In conclusion, allow me to end this short piece by sharing with you the following parable about the turtle and the tortoise and the leopard as told by the celebrated African writer, Chinua Achebe, in one of his novels.
The leopard meets the tortoise on a lonely stretch of road. The leopard has been trying to catch the tortoise for a long time. The tortoise is a trickster, and so obviously has been escaping. And then on this day the leopard finally catches up with him and says, ah-ha. You know, now I’ve got you. Prepare to die.
And the tortoise says to the leopard: Can I ask you one last favour? And the leopard says, yes, why not? And the tortoise says: Give me a short time to prepare myself for death. And the leopard looked around, said: I don’t see why not. Yes, go ahead. But then instead of standing still and thinking, as the leopard had expected, the tortoise began to dig and scatter sand all over the road, you know, throwing sand in all directions with his hands and feet.
And the leopard says: What’s going on? Why are you doing that? And the tortoise says: I’m doing this because after I am dead, I want anyone passing by this spot and seeing all this sign of struggle on the road to say: A man and his match struggled here.

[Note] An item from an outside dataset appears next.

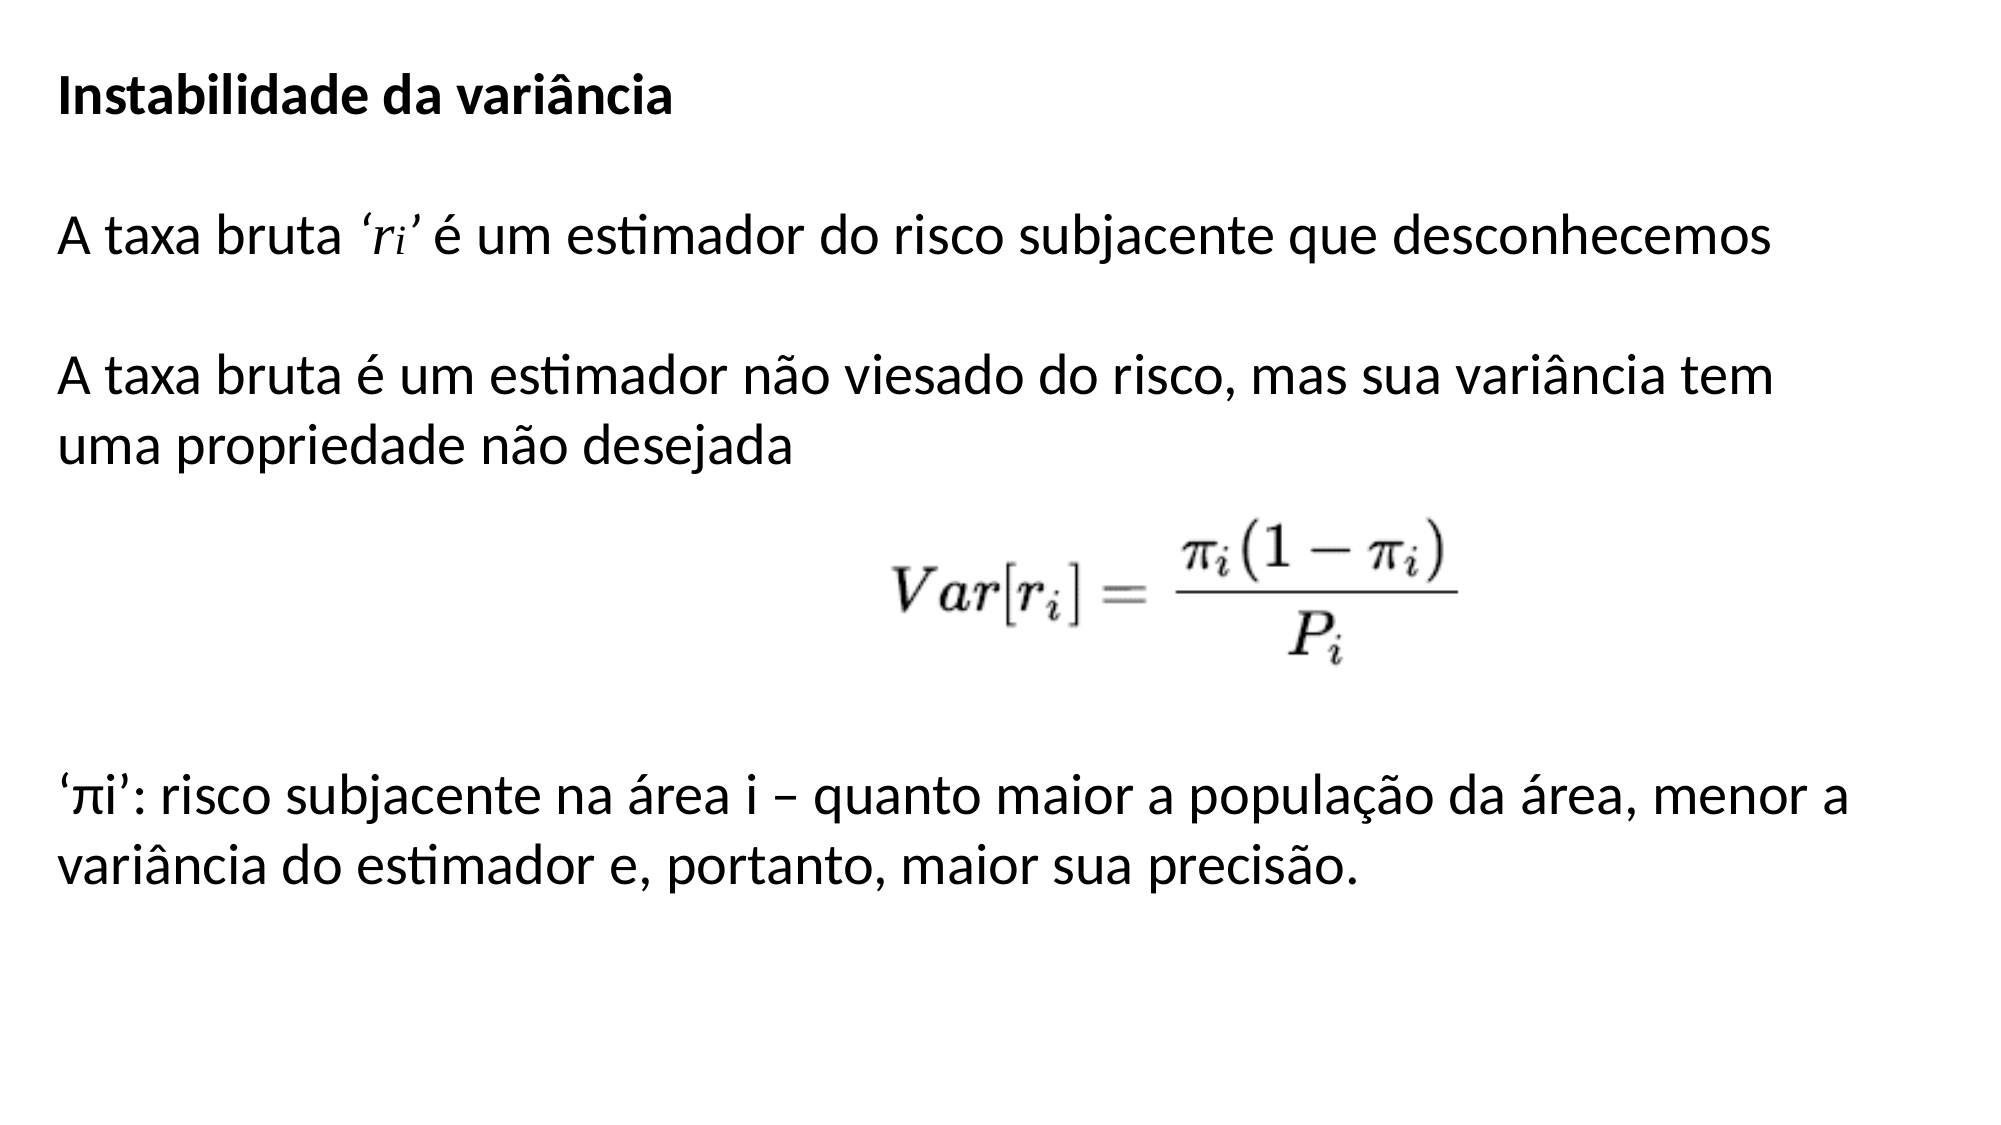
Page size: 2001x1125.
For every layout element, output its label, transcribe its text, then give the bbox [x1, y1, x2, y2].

picture [865, 491, 1464, 689]
text_box Instabilidade da variância A taxa bruta ‘ri’ é um estimador do risco subjacente que desconhecemos A taxa bruta é um estimador não viesado do risco, mas sua variância tem uma propriedade não desejada ‘πi’: risco subjacente na área i – quanto maior a população da área, menor a variância do estimador e, portanto, maior sua precisão. [42, 48, 1877, 974]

And the moral of this is the importance of struggle, that we cannot - no one is going to guarantee us the outcome. Nobody’s going to say if you struggle, you will succeed. It would be too simple. But even if we are not sure how it is going to end, what success will attend our enterprise, we still have this obligation to struggle.
Let us keep hope alive!!!
What is indeed needed in the ANC is not its renewal but the revival of treasured ANC values that were premised on ethical leadership and not it is our turn to eat era, which was characterised by a conspicuous immersion of its members in crass materialism. In his celebrated book “On War”, Carl von Clausewitz posits that “politics” is a contest of power over control of governance and resources and not necessarily “governance” itself. Politics tends to be about who controls power and not about how the political system operates successfully.
Revival of treasured values and not renewal is the way to go for the ANC.
Dr Vusi Shongwe works for the KZN Department of Sport, Arts and Culture. The piece is written in his personal capacity.